What could you do given an efficient algorithm to produce such a map?  In my
previous post I suggested that you could do much better halftoning, but here's
a list of additional possible applications, some of which were proposed by
Taylor:

- JPEG or JPEG2000 compression: improve the visual quality per bit by using
  bits on the parts of the image, and the frequencies, that really need it
- generating line-art representations of images (e.g. pencil portraits).  This
  requires that Taylor's algorithm continues to provide useful values for
  images that are very different indeed, which I haven't validated but which I
  will assume for the rest of this list.  This includes both robot drawings
  with physical pencils and purely in-computer drawings with virtual pencils.
- ASCII art
- choice of palette values for dithering: far beyond Heckbert median-cut
- pointillist versions of images
- image approximation with, say, overlapping circles of solid colors
- designing a mosaic to approximate an image, given a known set of available
  tiles, e.g. a pile of broken ceramic of different colors.  This can be
  generalized to making images from found objects in general: fallen leaves,
  river rocks, etc.
- mural planning for robotic airbrushing or for humans following a
  computer-generated plan
- designing stencils or silkscreens to approximate a desired image as closely
  as possible, subject to some constraint (e.g. limited total edge length,
  small number of colors)
- constructing images containing features that only amblyopic people can see,
  because they can't see the distractors that would be present for normal
  vision
- guiding texture synthesis from a limited palette of textures to match, as
  closely as possible, hand-drawn line art or ASCII art
- designing shiny three-dimensional shapes whose caustics approximate a desired
  image
- optimizing the scratch holograms Bill Beaty rediscovered to produce the best
  image quality for a limited number of scratches
- optimizing the "opacity 'holograms'" that I wrote about in 2000:
  <http://lists.canonical.org/pipermail/kragen-hacks/2000-August/000260.html>.
  Here the thing to optimize is the quality of the worst image in a set, for a
  given overall density.  By making the sheets more and more opaque, with a
  smaller fraction transparent, you can make this optimization problem easier,
  converging in the limit to a vertical-slit version of lenticular 3D images.
  But if you can intelligently trade off pixel errors between the images, you
  should be able to do a dramatically better job.  (This is also a video codec.
  Unfortunately Taylor's model does not attempt to model the perceptual
  fidelity of lossy moving images.)
- robotic sculpting of sand to approximate scenes using the shadows of the
  sand.  This, too, can be a multiple-image optimization problem, if you can
  change the direction of the light.
- selection of pigments for e.g. silkscreening or sand painting.

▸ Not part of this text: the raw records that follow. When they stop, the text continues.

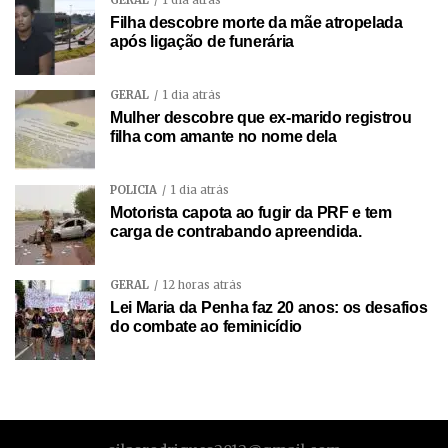
GERAL
1 dia atrás
Filha descobre morte da mãe atropelada
após ligação de funerária
GERAL
1 dia atrás
Mulher descobre que ex-marido registrou
filha com amante no nome dela
POLÍCIA
1 dia atrás
Motorista capota ao fugir da PRF e tem
carga de contrabando apreendida.
GERAL
12 horas atrás
Lei Maria da Penha faz 20 anos: os desafios
do combate ao feminicídio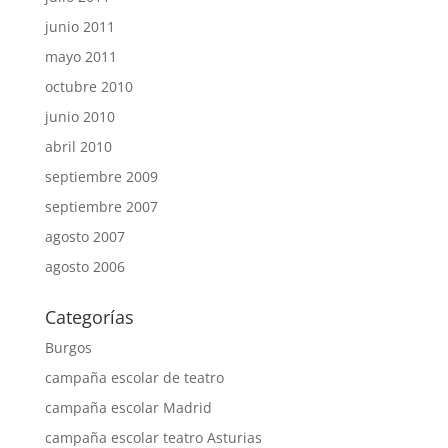
junio 2011
mayo 2011
octubre 2010
junio 2010
abril 2010
septiembre 2009
septiembre 2007
agosto 2007
agosto 2006
Categorías
Burgos
campaña escolar de teatro
campaña escolar Madrid
campaña escolar teatro Asturias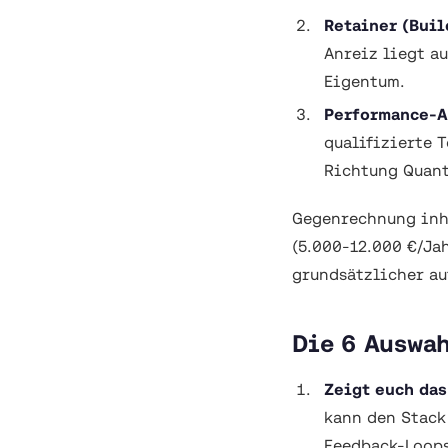
Retainer (Buil
Anreiz liegt a
Eigentum.
Performance-A
qualifizierte 
Richtung Quant
Gegenrechnung inho
(5.000-12.000 €/Ja
grundsätzlicher a
Die 6 Auswa
Zeigt euch das
kann den Stack
Feedback-Loops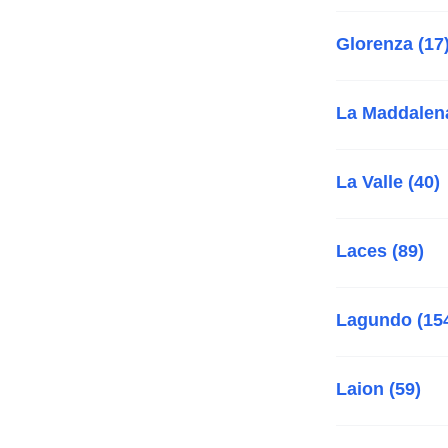
Glorenza (17
La Maddalena
La Valle (40)
Laces (89)
Lagundo (15
Laion (59)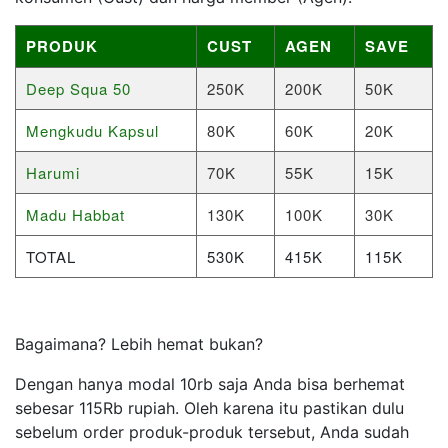
PRODUK
CUST
AGEN
SAVE
Deep Squa 50
250K
200K
50K
Mengkudu Kapsul
80K
60K
20K
Harumi
70K
55K
15K
Madu Habbat
130K
100K
30K
TOTAL
530K
415K
115K
Bagaimana? Lebih hemat bukan?
Dengan hanya modal 10rb saja Anda bisa berhemat
sebesar 115Rb rupiah. Oleh karena itu pastikan dulu
sebelum order produk-produk tersebut, Anda sudah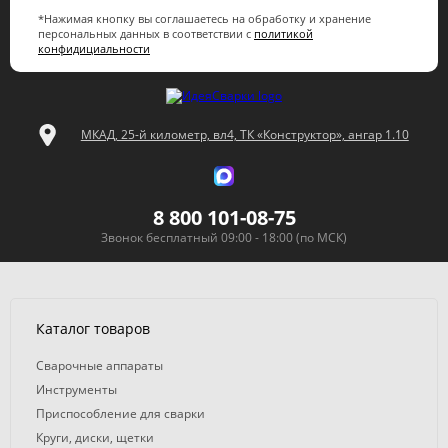
*Нажимая кнопку вы соглашаетесь на обработку и хранение
персональных данных в соответствии с
политикой
конфидициальности
МКАД, 25-й километр, вл4, ТК «Конструктор», ангар 1.10
8 800 101-08-75
Звонок бесплатный 09:00 - 18:00 (по МСК)
Каталог товаров
Сварочные аппараты
Инструменты
Приспособление для сварки
Круги, диски, щетки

As you can tell, I've been wishing this algorithm existed for a very long time,
perhaps nearly as long as it's existed.  I don't understand why it hasn't had
more impact.  Google Scholar claims that the dissertation is cited by only two
publications (!!), one of which is by Taylor's own professors and coauthors on
the shorter SPIE paper version from 1997, which is only cited in 34.

The second most-cited of those citing documents is [Modern Image Quality
Assessment][0], a 2006 book which surveys the field of computational quality
models like Taylor's; it can be downloaded from Morgan Claypool as a PDF for
US$30.  There appears to be a lot of work going on in the field.

[0]: 
http://www.morganclaypool.com/doi/abs/10.2200/S00010ED1V01Y200508IVM003?prevSearch=allfield%3A(modern+image+quality)

Oh brave new world, that has such publications in it!